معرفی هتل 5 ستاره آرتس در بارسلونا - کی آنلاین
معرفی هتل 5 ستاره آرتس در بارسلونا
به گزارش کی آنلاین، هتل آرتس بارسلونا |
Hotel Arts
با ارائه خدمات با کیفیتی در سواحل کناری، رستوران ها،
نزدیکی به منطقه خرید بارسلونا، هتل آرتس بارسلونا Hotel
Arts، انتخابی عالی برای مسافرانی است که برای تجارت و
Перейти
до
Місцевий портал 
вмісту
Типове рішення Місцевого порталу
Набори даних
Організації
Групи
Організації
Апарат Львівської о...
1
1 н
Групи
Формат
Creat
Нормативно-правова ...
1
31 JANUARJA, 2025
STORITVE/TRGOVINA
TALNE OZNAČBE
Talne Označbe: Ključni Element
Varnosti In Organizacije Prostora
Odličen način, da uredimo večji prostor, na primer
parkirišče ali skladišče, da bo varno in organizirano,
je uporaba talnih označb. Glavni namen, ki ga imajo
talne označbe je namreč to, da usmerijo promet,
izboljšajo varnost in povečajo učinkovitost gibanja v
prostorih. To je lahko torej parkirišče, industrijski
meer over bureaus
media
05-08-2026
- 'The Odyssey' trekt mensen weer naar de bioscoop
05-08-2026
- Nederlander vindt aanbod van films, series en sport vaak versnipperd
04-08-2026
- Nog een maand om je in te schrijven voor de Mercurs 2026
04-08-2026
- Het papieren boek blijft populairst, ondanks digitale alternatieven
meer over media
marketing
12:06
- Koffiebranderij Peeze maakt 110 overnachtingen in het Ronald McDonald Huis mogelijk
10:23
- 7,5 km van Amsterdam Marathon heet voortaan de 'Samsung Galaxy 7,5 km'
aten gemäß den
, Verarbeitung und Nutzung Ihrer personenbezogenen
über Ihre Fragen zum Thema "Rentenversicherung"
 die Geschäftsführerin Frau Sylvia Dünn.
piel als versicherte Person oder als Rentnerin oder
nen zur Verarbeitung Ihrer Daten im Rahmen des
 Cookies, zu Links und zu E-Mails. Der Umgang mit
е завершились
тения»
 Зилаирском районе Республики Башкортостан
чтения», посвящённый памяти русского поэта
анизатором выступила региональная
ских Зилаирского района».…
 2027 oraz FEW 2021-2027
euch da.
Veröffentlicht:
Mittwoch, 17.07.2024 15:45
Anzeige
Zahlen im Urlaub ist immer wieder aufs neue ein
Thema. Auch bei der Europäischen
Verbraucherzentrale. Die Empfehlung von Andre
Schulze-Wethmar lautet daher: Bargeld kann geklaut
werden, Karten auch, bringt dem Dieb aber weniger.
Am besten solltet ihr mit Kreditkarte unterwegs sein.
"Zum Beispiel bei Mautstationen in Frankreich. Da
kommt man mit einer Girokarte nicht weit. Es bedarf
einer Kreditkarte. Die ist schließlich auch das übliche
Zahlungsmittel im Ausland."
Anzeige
───
What is expected:
Find every line in the data above that contains the word "Arts", and copy each one. Only matches with the same capitalization count.

Problem solution:
Hotel Arts
Arts، انتخابی عالی برای مسافرانی است که برای تجارت و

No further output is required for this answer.